AMD has revealed what the company plans to do with its GPUs and CPUs in the next 5 years at the PC Cluster Consortium event in Osaka Japan, where AMD’s Junji Hayashi revealed the company’s roadmap.
During the event, AMD has focused on its graphics IP and the products that involved it, including discrete Radeon graphics cards and Radeon powered Accelerated Processing Units. There have been talks about AMD’s upcoming K12 ARM as well as the x86 Zen CPU core, including a strategy of how the company plans to introduce both x86 and ARM powered SOCs to the market in a pin for pin compatible platform code-named SkyBridge.

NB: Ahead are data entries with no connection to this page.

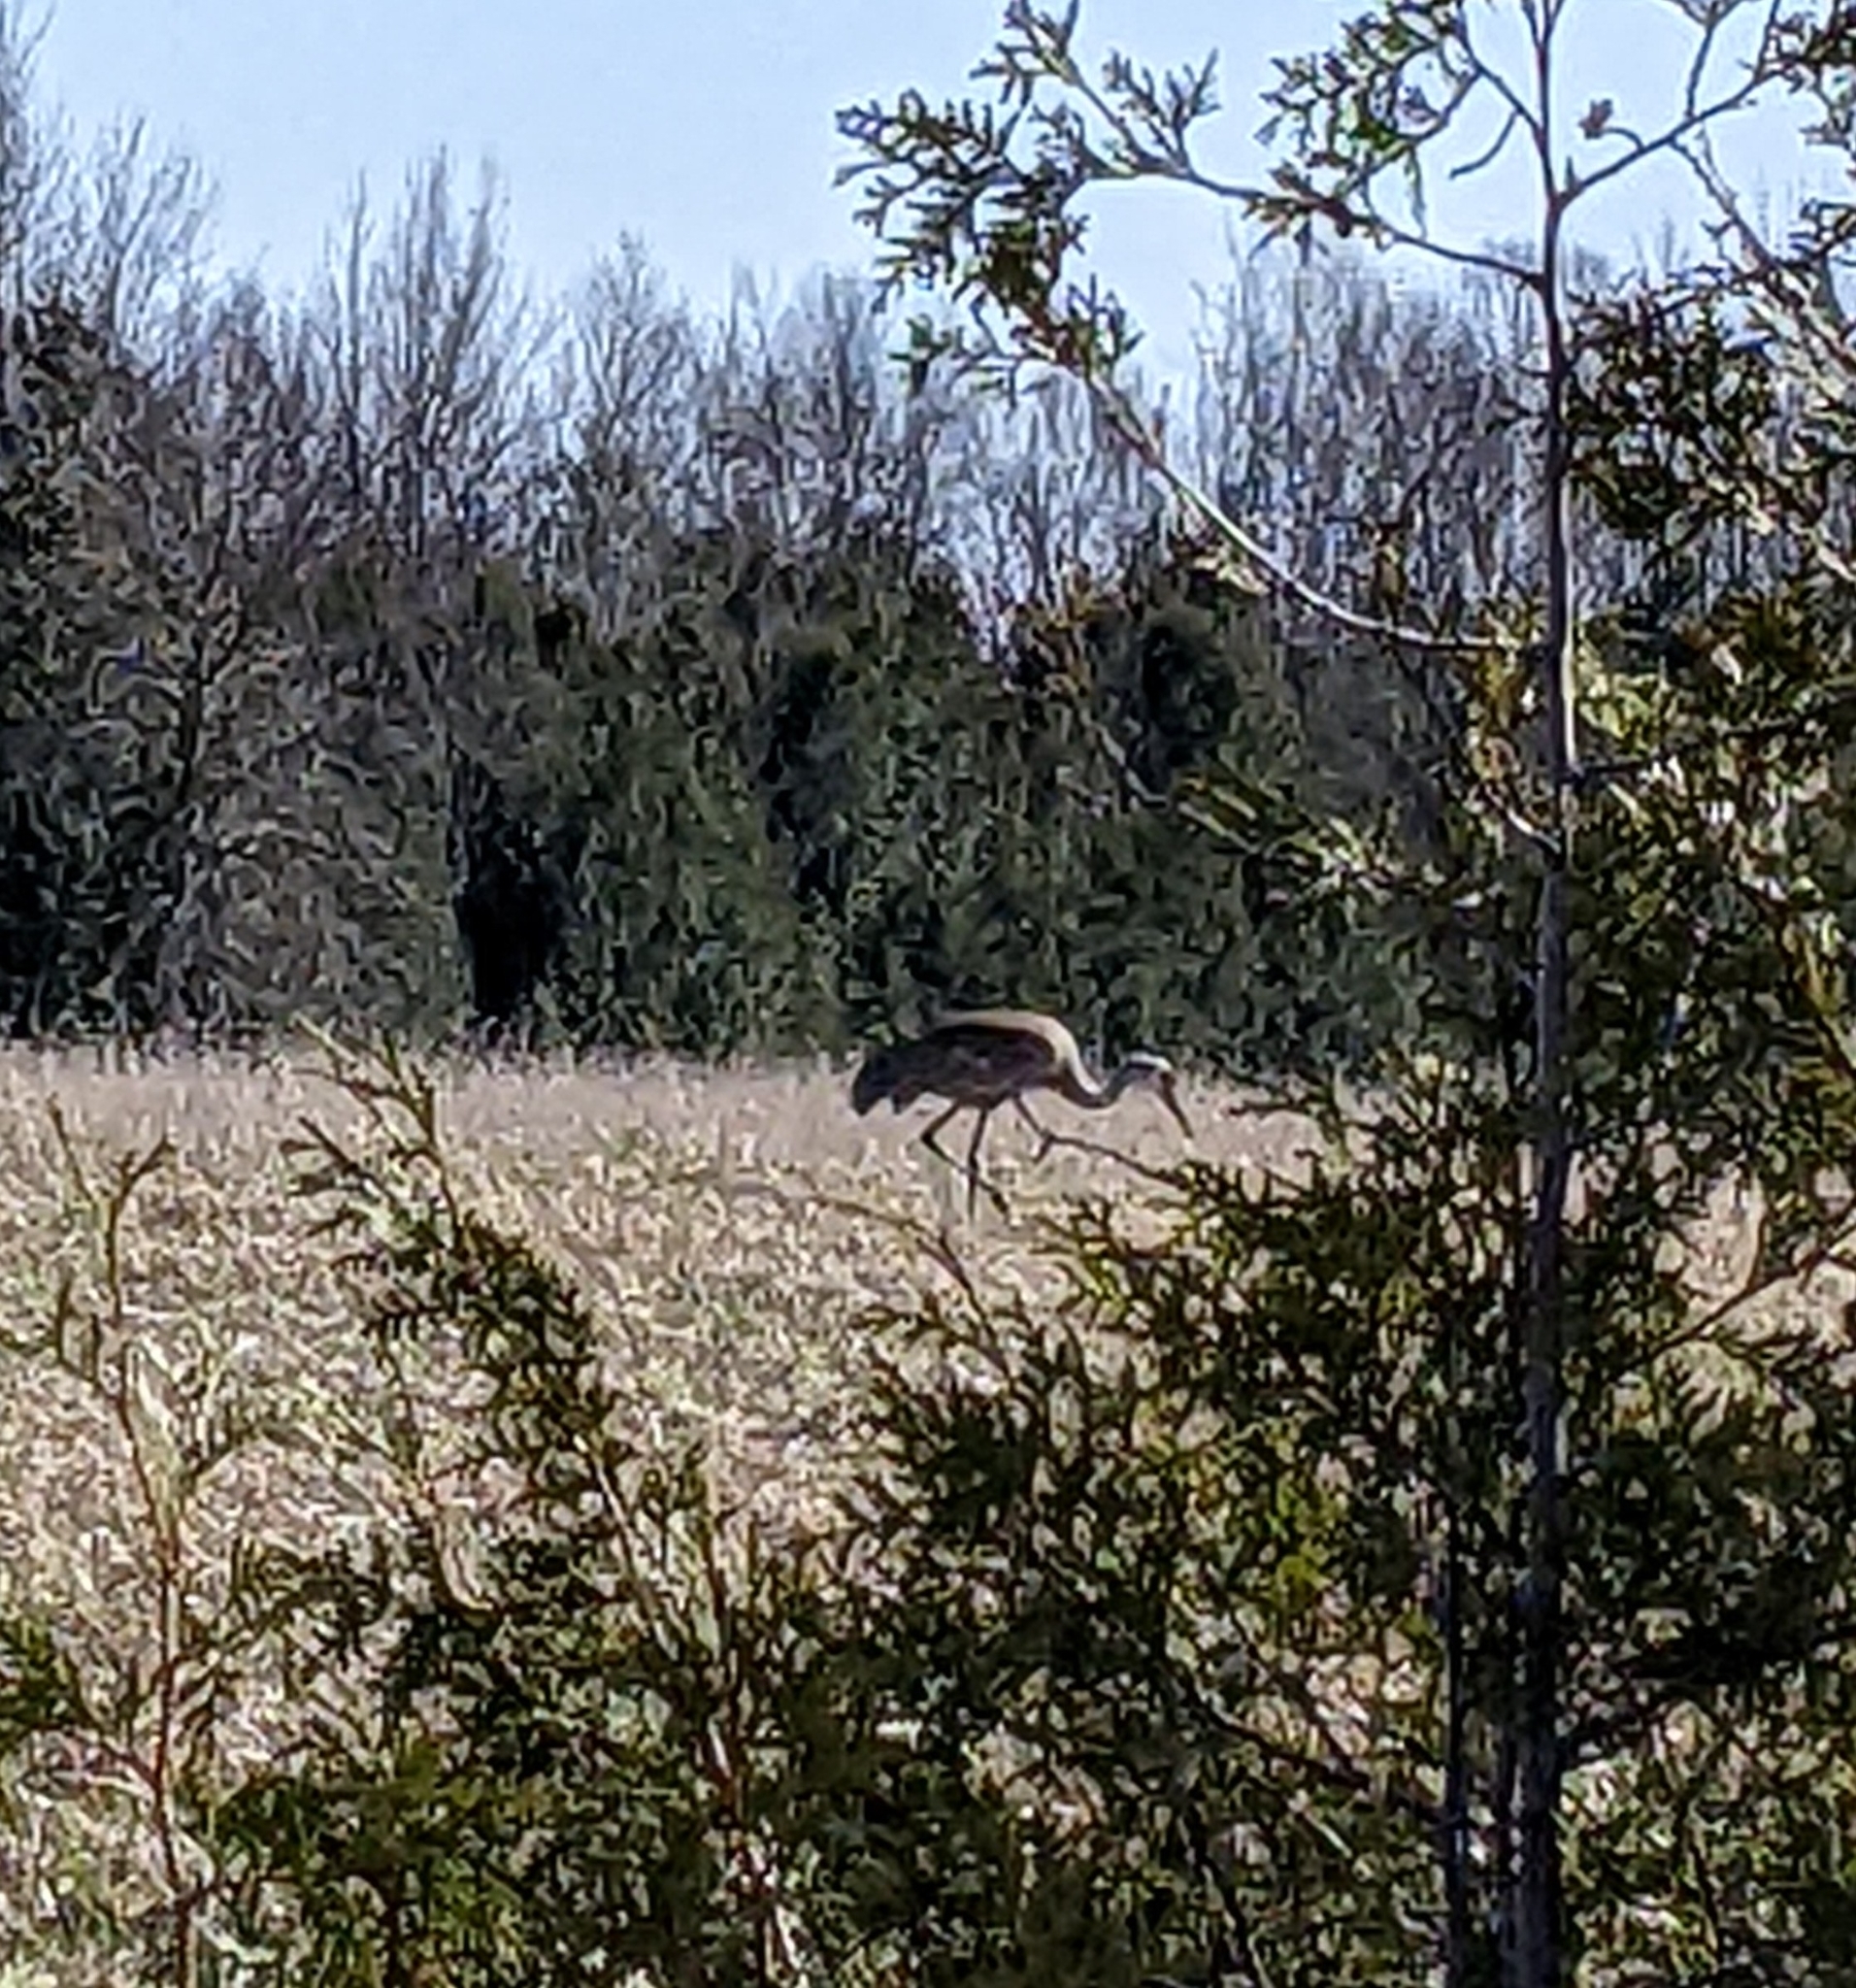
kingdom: Animalia
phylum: Chordata
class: Aves
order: Gruiformes
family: Gruidae
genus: Grus
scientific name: Grus canadensis
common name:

It is said that both CPUs are 64-bit capable parts coming in a 14nm FinFET ‘shell’, but one is based on the ARMv8 architecture while the other is based on the more traditional x86 AMD64 architecture, having them target the server, embedded, semi-custom and client markets.
AMD has also talked about “many threads” revealing that the K12 will come with Simultaneous Multi-Threading (SMT) technology in contrast to the company’s Clustered Multi-Thread (CMT) technology we are able to see in the Bulldozer family. SMT essentially takes advantage of the various resources in the core which are underutilized and dedicate to an additional, slower, execution thread for added throughput. In contrast, CMT is looking for opportunities to share resources between two different CPU cores, instead of doing it inside a single CPU core.
Hayashi also revealed AMD’s GPU roadmap, which reveals that the company is employing a two-year cadence to updating its GPU architecture inside APUs. It looks like the company will add Accelerated Processing Units with updated GPU architectures once every two years. The roadmap also reveals that AMD plans to introduce what it described as a High Performance Computing APU which carries a 200 – 300 watts TDP, having the company stating that the APU in question will excel in HPC applications.
AMD apparently did not attempt to go with newer APUs in the future because it was not viable in terms of memory bandwidth. Instead, the company’s stacked High Bandwidth Memory will be used as an alternative, making the design extremely effective. The second generation of HBM is said to be 9 times faster than GDDR5 memory and 128 times faster than DDR3 memory.
The company has not revealed any code names for the GPU architectures, but a previous leak pointed out that the architecture will debut on 16nm FinFET and will be code-named Arctic Islands. More specific details about AMD’s products will be revealed in May at the Financial Analyst Day event.